Monday, Dec. 25, 1933

Colonels' Constitution

"Poland is between two strong, non-parliamentary states--Russia and Germany--and is unable to retain her democratic forms. We must adopt a new Constitution, based solely on the President, excluding the party system." Thus read a momentous communique released last week by the "Pilsudski. Colonels," the tight little clique of soldier-statesmen who have ruled Poland for years under the aegis of walrus-mustached Marshal Josef Pilsudski whose whimsy is that he will not be President. For more than two years the Pilsudski Colonels have been drafting Poland's new Constitution, recognizing that Marshal Pilsudski cannot live forever, that Poland cannot always be ruled by an eccentric Dictator who insists on being War Minister and sums up his political credo in such characteristic Pilsudski snorts as "Parliament! What is Parliament? A prostitute!" Parliament, under the Constitution released in draft form by the Pilsudski Colonels last week, will be not a prostitute but a political zero. The President of Poland, now a Pilsudski-picked puppet named Ignacy Mosciclti, will become in effect Dictator, with power to: 1) appoint the Chief Justice, the Premier and the Commander-in-Chief of the Army; 2) dissolve Parliament and veto its acts without recourse; 3) designate one of two candidates to be elected his successor as President.
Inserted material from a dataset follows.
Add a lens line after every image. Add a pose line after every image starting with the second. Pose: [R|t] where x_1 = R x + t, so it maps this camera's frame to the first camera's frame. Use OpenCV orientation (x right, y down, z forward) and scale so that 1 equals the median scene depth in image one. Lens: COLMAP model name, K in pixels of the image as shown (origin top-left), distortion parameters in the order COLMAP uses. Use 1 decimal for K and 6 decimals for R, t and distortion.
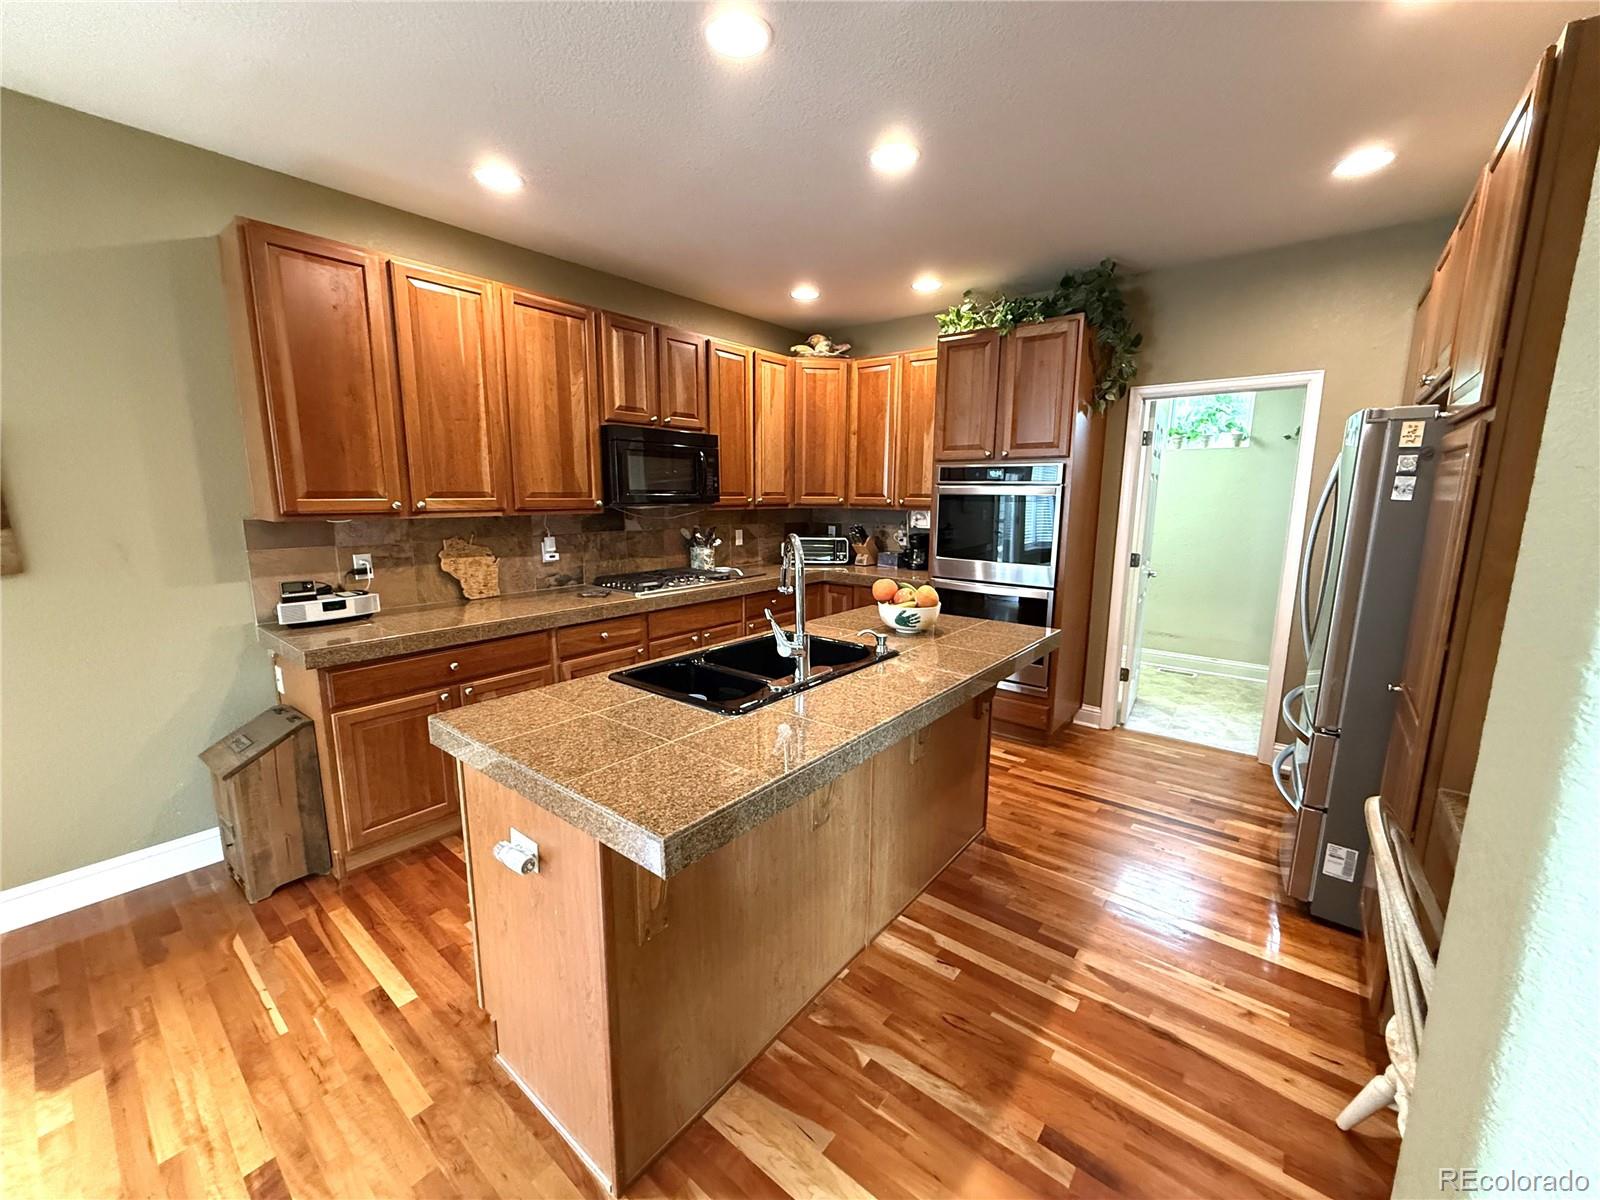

Another candidate would in theory be chosen by an "Assembly of Electors" who would also be largely under the President's thumb. If they picked the same candidate as the President, no election would be held, the outgoing President's choice simply succeeding him as President.

Who will become Poland's first potent President under the new Constitution was a piquant question in Warsaw last week. Marshal Pilsudski, many Poles thought, would forget his distaste for the Presidency and accept it as soon as the office was endowed with power. To do this job, or refuse to do it, Poland's Parliament meets this week. Said Deputy Speaker Dr. Car, championing the draft Constitution: "Poland will really remain a Democracy, not a weak Parliamentary Democracy, but one with strong institutions."